Если мой ум тяготеет нынче к их старческому облику, это связано,
по-видимому, со способностью памяти удерживать последние впечатления лучше
прежних. (Добавьте к этому наше пристрастие к линейной логике, к
эволюционному принципу -- и изобретение фотографии неизбежно.) Но я думаю,
что мое собственное продвижение по пути к старости тоже играет здесь не
последнюю роль: редко случается грезить даже о своей юности, о своем,
скажем, двенадцатилетнем возрасте. Если есть у меня представление о будущем,
оно создано по их подобию. Для меня они как "Здесь был Ося", нацарапанное на
послезавтрашнем дне по крайней мере зрительно.
-==28==-
Подобно большинству мужчин, я скорее отмечен сходством с отцом, нежели
с матерью. Тем не менее ребенком я проводил с ней больше времени: отчасти
из-за войны, отчасти из-за кочевой жизни, которую отцу затем приходилось
вести. Четырехлетнего, она научила меня читать; подавляющая часть моих
жестов, интонаций и ужимок, полагаю, от нее. А также некоторые из привычек,
в том числе курение.
По русским меркам она не казалась маленькой -- рост метр шестьдесят;
белолица, полновата. У нее были светлые волосы цвета речной воды, которые
всю жизнь она коротко стригла, и серые глаза. Ей особенно нравилось, что я
унаследовал ее прямой, почти римский нос, а не загнутый величественный
отцовский клюв, который она находила совершенно обворожительным. "Ах, этот
клюв! -- начинала она, тщательно разделяя речь паузами. -- Такие клювы, --
пауза, -- продаются на небесах, -- пауза, -- шесть рублей за штуку". Хотя и
напоминавший один из профилей Сфорцы у Пьеро делла Франчески, клюв был
недвусмысленно еврейский, и она имела причины радоваться, что мне он не
достался.
Несмотря на девичью фамилию (сохраненную ею в браке), пятый пункт играл
в ее случае меньшую роль, чем водится, из-за внешности. Она была определенно
очень привлекательна североевропейским, я бы сказал, прибалтийским обликом.
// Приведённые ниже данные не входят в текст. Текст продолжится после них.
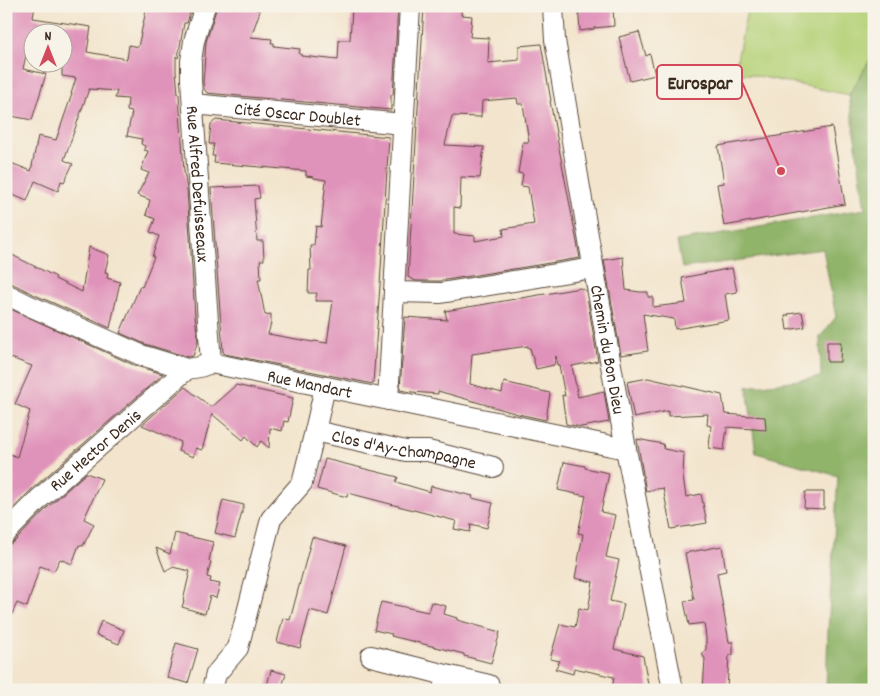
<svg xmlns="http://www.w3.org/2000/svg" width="880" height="696" viewBox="0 0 880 696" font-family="Dekko,sans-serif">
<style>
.green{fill:#b6d279;stroke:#787e4c}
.forest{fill:#90b469;stroke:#666f44}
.building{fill:#e093ba;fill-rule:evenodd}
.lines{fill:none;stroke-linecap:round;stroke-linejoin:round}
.minor-casing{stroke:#574638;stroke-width:22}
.minor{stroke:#fff;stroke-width:20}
.labels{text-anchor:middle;stroke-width:5;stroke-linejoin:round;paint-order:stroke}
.street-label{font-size:18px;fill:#3b2a1e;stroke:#f7f3e8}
.leader{fill:none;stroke:#d1495b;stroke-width:2}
.callout-dot{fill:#d1495b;stroke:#f7f3e8;stroke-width:2}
.callout{fill:#f7f3e8;stroke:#d1495b;stroke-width:2}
.callout-label{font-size:19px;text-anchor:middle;font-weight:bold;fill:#3b2a1e}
</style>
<rect width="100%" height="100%" fill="#f7f3e8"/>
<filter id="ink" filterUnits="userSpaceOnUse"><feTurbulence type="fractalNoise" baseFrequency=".02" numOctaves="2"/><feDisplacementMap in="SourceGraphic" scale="10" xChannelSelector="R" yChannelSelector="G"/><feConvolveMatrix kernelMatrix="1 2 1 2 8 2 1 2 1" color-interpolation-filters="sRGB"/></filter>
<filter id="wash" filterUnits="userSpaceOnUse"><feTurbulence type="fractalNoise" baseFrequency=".0096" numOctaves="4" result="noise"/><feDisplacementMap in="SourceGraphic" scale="20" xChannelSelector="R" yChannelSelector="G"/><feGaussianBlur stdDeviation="1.12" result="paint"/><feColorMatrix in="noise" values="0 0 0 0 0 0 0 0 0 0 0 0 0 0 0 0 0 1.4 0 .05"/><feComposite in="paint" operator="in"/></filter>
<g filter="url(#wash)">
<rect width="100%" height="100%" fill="#f3e5cd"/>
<path class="green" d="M748 6H874V53L849 95 748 74H734Z"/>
<path class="forest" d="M874 53V690H826L828 630 838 476 756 453 747 387 821 377 820 337 836 317 823 249 682 268 677 241 865 209 849 95Z"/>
<g id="blocks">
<path class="building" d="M6 6H35L33 18 91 27 87 52 127 59 129 45 138 47 147 6H192L187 23H184L178 58 176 56V71L178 94H179L184 171 187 190 195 316 198 341 193 356 188 357 145 344 120 333 140 286 142 287 154 257H152L159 236 150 232 155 219 146 215 150 200 137 195 149 173 141 170 148 151 144 150 145 146 141 144 142 139 127 136 132 112 127 111 128 99 115 98 117 91 89 89 64 160 73 164 64 182 61 181 58 191 35 181 27 201 6 192V161L31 171 38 136 56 140 72 94H71L76 78 62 76V32H31L23 69 46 74 32 120 6 115Z
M217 6H247L260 11 251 37 272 39 271 43H274V46L300 49 299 54H301V56L338 60 339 40H350L352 9H353L354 6H398L393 95H391V110L207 93 204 89 203 83 206 42Z
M424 6H462L461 15 472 16 470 37 489 38 488 63 519 60V46L541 44 551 101H550L580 258 440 281H416L408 277ZM517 98 518 104H523L529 142H523L518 173 523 174 521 186 528 187 534 224 503 229 504 236 475 241V236L454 234V207L460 208 461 177 480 178 484 147 445 145 452 116 481 117 482 101Z
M578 6H613L614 26 594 28V29L580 31Z
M639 32 646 56 650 54 655 75 630 81 619 37Z
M216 120 389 137 380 285 373 384 225 354 223 352 211 188 258 186 260 198 254 199 257 241H263L264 260H260L261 279H258L265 315 271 314V323L268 334 313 342 314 341 327 343 333 301H315L317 293H308L309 270H311L310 245H314L316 226 321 227 326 180 314 178V177L306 176V171L214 163 215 156H212L214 144H209L211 124Z
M832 127 845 204 724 226 717 184 724 183 718 146Z
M89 247 109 255 105 272 108 273 107 278 120 282 110 328 35 295 11 283 6 282V252L56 277 55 279 82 292Z
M623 257 626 290 640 292H648V297H653V307L686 303 682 278 732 268 737 292 725 294 729 320 675 329 674 319 643 314 648 351 621 355 604 260Z
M580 288 586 291 598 361 572 366 578 397 604 391 609 422 581 427 566 424 562 395 565 396 559 365H557L556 356 554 365 536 369 530 348H528V346L472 354 470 384 502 393 504 382 550 393 546 420 518 414 438 391V394L412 392 400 390 405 317 447 320 445 311Z
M6 307 136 366 163 374 32 489 6 516V452L17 457 30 411 15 404 32 366 6 356Z
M802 312 805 327 787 330 785 316 789 315 788 314Z
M827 342H841L840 362H827Z
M648 378 722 395 725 414 765 417 766 430 727 427 724 450 709 448 711 426 707 425 708 414 668 416V411L634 418 627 382Z
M236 385 293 398 288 422 284 421 282 431 270 428 269 448 261 441 257 447 246 436 243 440 212 414 202 450 196 448 193 457 178 451 181 442 142 425 185 387 211 407Z
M637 439 663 444 664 449 684 453 683 477 686 497 701 494 707 523 671 529 663 488 646 491Z
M325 459 398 477 396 482 430 492 431 486 473 496 472 498 493 503 487 528 471 524 470 532 454 529 456 521 348 493 347 497 317 489Z
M564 462 585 466V468L609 473 601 512 615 515 606 557 619 560 610 601 624 604 614 649 643 656 649 690H612L614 677 574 668 573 674 555 669 560 661 550 659 560 624 575 627 579 608 588 610 593 582 575 578 583 534 578 533 586 496 558 490Z
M86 473 102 479 84 519 94 524 83 546 79 545 72 564 60 559 54 571 40 566 27 607 17 603 6 627V545L10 544 15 541 48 507Z
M805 492H824V509L804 508Z
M223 500 244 505 235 538 215 533Z
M175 533 213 542 209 561 211 562 207 577 211 578 210 582 220 584 216 598 210 596 205 614 182 607 184 601H183L190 571 172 567 165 571 156 548 170 554Z
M312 537 346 546 328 615 310 610 300 648 277 642 283 618 290 620Z
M722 546 726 571 717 573 729 642H733V655H729L727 690H703L705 659 702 654 706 649V637L704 623 689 625 684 601 694 600 685 553Z
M381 602 428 612 431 602 446 606 444 614 457 618V620L500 632 491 663 464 656V654L391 636 392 634 374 630Z
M101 621 124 630 119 644 96 635Z
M176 643 198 649 188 683 167 678Z
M271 670 286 674 281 690H266Z"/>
</g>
</g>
<g filter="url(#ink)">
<use href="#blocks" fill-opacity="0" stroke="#574638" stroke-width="1"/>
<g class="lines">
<g class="minor-casing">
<g id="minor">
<path id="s1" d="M205 6 194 41 191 61V80L211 363"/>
<path id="s2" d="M553 6 555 40 592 259 626 449 673 690"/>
<path id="s3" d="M193 104 403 124"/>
<path d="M394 292 441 293 593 268"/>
<path id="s4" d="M6 294 30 306 141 355 187 369 200 367 211 363 626 449"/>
<path d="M388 400 410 6"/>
<path id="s5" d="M315 431 406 451H428L493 467"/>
<path id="s6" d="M6 533 40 498 187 369"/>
<path d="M371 656 446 675 443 690"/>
<path d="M446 675 489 685"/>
<path d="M212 690 216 674 238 648 271 519 302 483 315 431 325 387"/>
</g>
</g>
<use href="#minor" class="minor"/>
</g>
</g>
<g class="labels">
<g class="street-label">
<text dy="6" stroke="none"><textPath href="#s3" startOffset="105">Cité Oscar Doublet</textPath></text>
<text dy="6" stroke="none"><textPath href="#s1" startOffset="180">Rue Alfred Defuisseaux</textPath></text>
<text dy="6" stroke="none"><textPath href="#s2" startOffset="348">Chemin du Bon Dieu</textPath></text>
<text dy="6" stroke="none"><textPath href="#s4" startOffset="322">Rue Mandart</textPath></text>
<text dy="6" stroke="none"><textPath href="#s5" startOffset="91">Clos d'Ay-Champagne</textPath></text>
<text dy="6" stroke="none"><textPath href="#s6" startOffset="122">Rue Hector Denis</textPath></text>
</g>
</g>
<path class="leader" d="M781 171L742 82"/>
<circle class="callout-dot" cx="781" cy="171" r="5"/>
<rect class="callout" x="657" y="65" width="85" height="34" rx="5"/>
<g class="callout-label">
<text x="700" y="89">Eurospar</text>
</g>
<rect width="880" height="696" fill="none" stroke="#f7f3e8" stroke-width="25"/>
<g transform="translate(48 48)"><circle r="24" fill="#f7f3e8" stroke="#aca397"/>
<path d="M0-4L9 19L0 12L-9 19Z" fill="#d1495b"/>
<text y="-8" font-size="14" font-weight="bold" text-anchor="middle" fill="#3b2a1e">N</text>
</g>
</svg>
В некотором смысле это было милостью судьбы: у нее не возникало проблем с
устройством на работу. Зато она и работала всю сознательную жизнь.
По-видимому, не сумев замаскировать свое мелкобуржуазное происхождение, она
вынуждена была отказаться от всякой надежды на высшее образование и
прослужить всю жизнь в различных конторах секретарем или бухгалтером. Война
принесла перемены: она стала переводчиком в лагере для немецких
военнопленных, получив звание младшего лейтенанта в войсках МВД. После
капитуляции Германии ей было предложено повышение и карьера в системе этого
министерства. Не сгорая от желания вступить в партию, она отказалась и
вернулась к сметам и счетам. "Не хочу приветствовать мужа первой, -- сказала
она начальству, -- и превращать гардероб в арсенал".
-==29==-
Мы звали ее Маруся, Маня, Манечка (уменьшительные имена,
употреблявшиеся ее сестрами и моим отцом) и Мася или Киса -- мои
изобретения. С годами последние два получили большее хождение, и даже отец
стал обращаться к ней таким образом. За исключением Кисы все они были
ласкательными производными от ее имени Мария. Киса, эта нежная кличка кошки,
вызывала довольно долго ее сопротивление. "Не смейте называть меня так! --
восклицала она сердито. -- И вообще перестаньте пользоваться вашими
кошачьими словами. Иначе останетесь с кошачьими мозгами!"
Подразумевалась моя детская склонность растягивать на кошачий манер
определенные слова, чьи гласные располагали к такому с ними обращению.
"Мясо" было одним из таких слов, и к моим пятнадцати годам в нашей семье
стояло сплошное мяуканье. Отец оказался этому весьма подвержен, и мы стали
величать и обходиться друг с другом как "большой кот" и "маленький кот".
"Мяу", "мур-мяу" или "мур-мур-мяу" покрывали существенную часть нашего
эмоционального спектра: одобрение, сомнение, безразличие, резиньяцию,
доверие. Постепенно мать стала пользоваться ими тоже, но главным образом
дабы обозначить свою к этому непричастность.